## Problem details:
Check every line of the data for the string "Oakland" and copy the ones that have it.
· · · · · · ·
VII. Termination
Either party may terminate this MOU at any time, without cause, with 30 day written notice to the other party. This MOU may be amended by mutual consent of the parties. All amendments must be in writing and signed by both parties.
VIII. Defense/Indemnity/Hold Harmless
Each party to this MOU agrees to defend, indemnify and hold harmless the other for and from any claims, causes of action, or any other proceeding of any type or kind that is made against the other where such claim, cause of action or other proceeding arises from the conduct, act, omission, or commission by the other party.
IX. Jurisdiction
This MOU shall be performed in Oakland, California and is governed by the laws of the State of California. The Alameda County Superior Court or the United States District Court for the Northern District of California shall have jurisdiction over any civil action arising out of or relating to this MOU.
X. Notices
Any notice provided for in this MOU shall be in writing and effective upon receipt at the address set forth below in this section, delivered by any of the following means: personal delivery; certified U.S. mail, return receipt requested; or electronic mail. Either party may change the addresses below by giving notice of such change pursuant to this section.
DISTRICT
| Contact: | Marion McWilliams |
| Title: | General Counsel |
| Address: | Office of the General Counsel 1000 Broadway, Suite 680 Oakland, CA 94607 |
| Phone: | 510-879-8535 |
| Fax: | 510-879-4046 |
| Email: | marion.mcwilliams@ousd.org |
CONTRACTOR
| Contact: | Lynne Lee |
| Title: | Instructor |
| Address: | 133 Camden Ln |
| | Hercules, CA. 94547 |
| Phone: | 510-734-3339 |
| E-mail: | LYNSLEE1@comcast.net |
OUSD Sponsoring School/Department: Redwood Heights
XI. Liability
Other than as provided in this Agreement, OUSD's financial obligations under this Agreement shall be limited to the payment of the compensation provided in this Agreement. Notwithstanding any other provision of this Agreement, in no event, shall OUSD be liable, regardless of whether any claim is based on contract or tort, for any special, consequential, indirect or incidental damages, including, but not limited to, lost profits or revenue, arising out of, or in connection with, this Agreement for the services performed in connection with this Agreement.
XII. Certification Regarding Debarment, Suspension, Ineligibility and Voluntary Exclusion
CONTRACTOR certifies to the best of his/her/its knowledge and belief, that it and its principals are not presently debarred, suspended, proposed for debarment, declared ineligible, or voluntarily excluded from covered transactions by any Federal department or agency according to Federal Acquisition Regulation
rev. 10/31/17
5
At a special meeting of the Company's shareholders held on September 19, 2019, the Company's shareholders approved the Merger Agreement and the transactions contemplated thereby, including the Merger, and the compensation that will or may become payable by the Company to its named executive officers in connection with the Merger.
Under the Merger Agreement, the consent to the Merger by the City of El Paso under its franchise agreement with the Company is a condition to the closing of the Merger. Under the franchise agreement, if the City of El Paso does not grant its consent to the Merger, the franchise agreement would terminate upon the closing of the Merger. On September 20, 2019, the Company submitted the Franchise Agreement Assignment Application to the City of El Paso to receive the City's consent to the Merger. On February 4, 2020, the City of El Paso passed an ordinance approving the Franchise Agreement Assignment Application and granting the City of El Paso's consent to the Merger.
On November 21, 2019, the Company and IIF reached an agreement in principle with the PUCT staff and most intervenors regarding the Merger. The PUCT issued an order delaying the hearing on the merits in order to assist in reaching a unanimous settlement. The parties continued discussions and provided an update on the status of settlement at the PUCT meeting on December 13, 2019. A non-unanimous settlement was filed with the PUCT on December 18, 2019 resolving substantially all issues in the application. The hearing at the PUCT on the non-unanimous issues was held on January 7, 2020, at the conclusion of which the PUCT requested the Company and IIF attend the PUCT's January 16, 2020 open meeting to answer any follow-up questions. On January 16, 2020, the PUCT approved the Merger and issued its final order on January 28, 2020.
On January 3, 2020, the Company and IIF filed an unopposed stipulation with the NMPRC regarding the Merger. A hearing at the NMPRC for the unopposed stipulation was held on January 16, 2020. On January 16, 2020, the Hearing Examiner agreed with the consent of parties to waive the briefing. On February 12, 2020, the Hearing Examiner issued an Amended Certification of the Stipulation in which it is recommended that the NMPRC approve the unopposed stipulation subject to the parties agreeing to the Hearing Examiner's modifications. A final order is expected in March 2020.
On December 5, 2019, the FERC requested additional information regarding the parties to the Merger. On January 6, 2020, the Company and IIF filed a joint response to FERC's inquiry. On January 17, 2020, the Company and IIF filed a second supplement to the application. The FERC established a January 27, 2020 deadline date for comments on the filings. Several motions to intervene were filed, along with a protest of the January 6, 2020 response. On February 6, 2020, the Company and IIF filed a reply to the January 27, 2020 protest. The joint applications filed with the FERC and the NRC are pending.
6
· · · · · · ·
## Output for this task:
This MOU shall be performed in Oakland, California and is governed by the laws of the State of California. The Alameda County Superior Court or the United States District Court for the Northern District of California shall have jurisdiction over any civil action arising out of or relating to this MOU.
| Address: | Office of the General Counsel 1000 Broadway, Suite 680 Oakland, CA 94607 |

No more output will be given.